El candidato del PSOE sabía que la cifra era tramposa. No por falsa, sino porque esta no discriminaba entre la hecatombe de la primera ola, responsabilidad exclusiva del gobierno de Pedro Sánchez (que ejercía el mando único en la lucha contra el virus), y las mortalidades mucho más reducidas de las tres olas siguientes, cuando el gobierno de Isabel Díaz Ayuso ya había tomado las riendas al amparo de esa espantada sanchista llamada cogobernanza.
Pero, sobre todo, el candidato Gabilondo sabía que reconocer y aplaudir como abogado defensor de las víctimas a quien, como responsable de las residencias de mayores, había abandonado a su suerte a los más vulnerables en lo peor de la pandemia era una infamia imperdonable.
A partir de aquí, Casablanca dejó de ser Casablanca y la magia degeneró en un híbrido entre péplum italiano y gore de los 80. Destaca la escena en la que el gladiador Gabilondo lanza su red compulsivamente contra Ayuso, acusándola de haber llamado mantenidos a los que engrosaban las colas del hambre.
Ayuso ya había explicado hasta la saciedad que lo que pretendía era denunciar las políticas fracasadas que las causaban y reivindicar que lo que sus víctimas querían no era pasar a formar parte de la servidumbre clientelar de turno, sino recuperar sus vidas y sus trabajos para poder valerse por sí mismos.
Gabilondo parecía ya atrapado en un demoledor proceso de mimetización con los representantes de su entorno político más siniestro, Pablo Iglesias y Mónica García
Pero nada de esto importó a la nueva versión de don Ángel. Aunque el espíritu de lo dicho por Ayuso era contrario a lo que se le imputaba, tenía una letra a la que agarrarse, y un arma así siempre le ha bastado a un buen aprendiz de sofista.
El resto ya lo sabemos. En una perfecta puesta en escena de dignidad ofendida, quizá algo pasada de frenada por visiblemente impostada y aburridamente cansina, el candidato a presidente repitió y repitió la acusación. Según recuerdo, incluso casi tantas veces como la candidata de Más Madrid recordó su condición de médico.
Ante el asombro de todos, Ángel Gabilondo parecía ya irremediablemente atrapado en un demoledor proceso de mimetización con los representantes de su entorno político más siniestro, Pablo Iglesias y Mónica García.

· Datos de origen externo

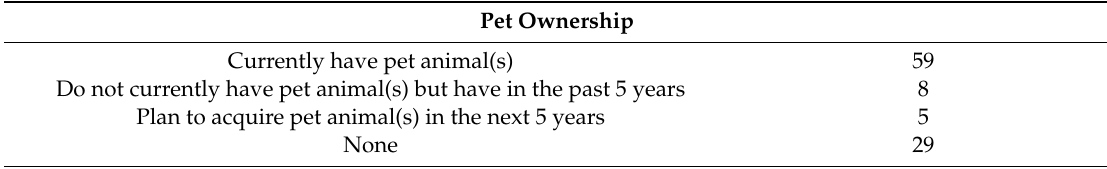
Table 2. Pet ownership statistics (n = 1000), percent (%) of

Así, mientras el uno ordenaba a una mujer no sonreír, probablemente olvidando que no se encontraba ni en su ministerio ni en su partido, cotos de caza de ese señorito macho dominante y perdonavidas que Iglesias no puede dejar de ser, y mientras la otra trataba de ocultar su agresividad sectaria bajo un discurso adolescente de abigarradas metas viva la gente (consejo del fabricante: la próxima vez, pruebe a bajar el volumen y dejar sólo la imagen), el candidato socialista parecía avanzar imparable en su salto del azul al gris.
De “profesor Gabilondo” al “Ángel” de Pablo Iglesias. El mejor bautismo para el nuevo juguete roto del sanchismo. ¿Que cómo se llega de uno a otro? Degenerando, siempre degenerando, como decía el banderillero devenido en gobernador civil.
El acto final fue la mejor expresión de la metamorfosis que se estaba presenciando en directo: “Pablo, tenemos doce días para ganar las elecciones”. Los más ingenuos podrán dudar entre si Gabilondo mintió antes (cuando dijo “con este Iglesias no”) o miente ahora, cuando declara sin pudor que el gobierno que quiere para Madrid es un calco del gobierno insomne de España.
Pero de lo que no cabe duda es de que, al menos en una de estas dos ocasiones, Gabilondo ha mentido.
Y esto es lo terrible. Porque, tanto antes como ahora, el candidato Gabilondo estaba pidiendo el voto a los ciudadanos de Madrid.
*** Marcial Martelo de la Maza es abogado y doctor en Derecho.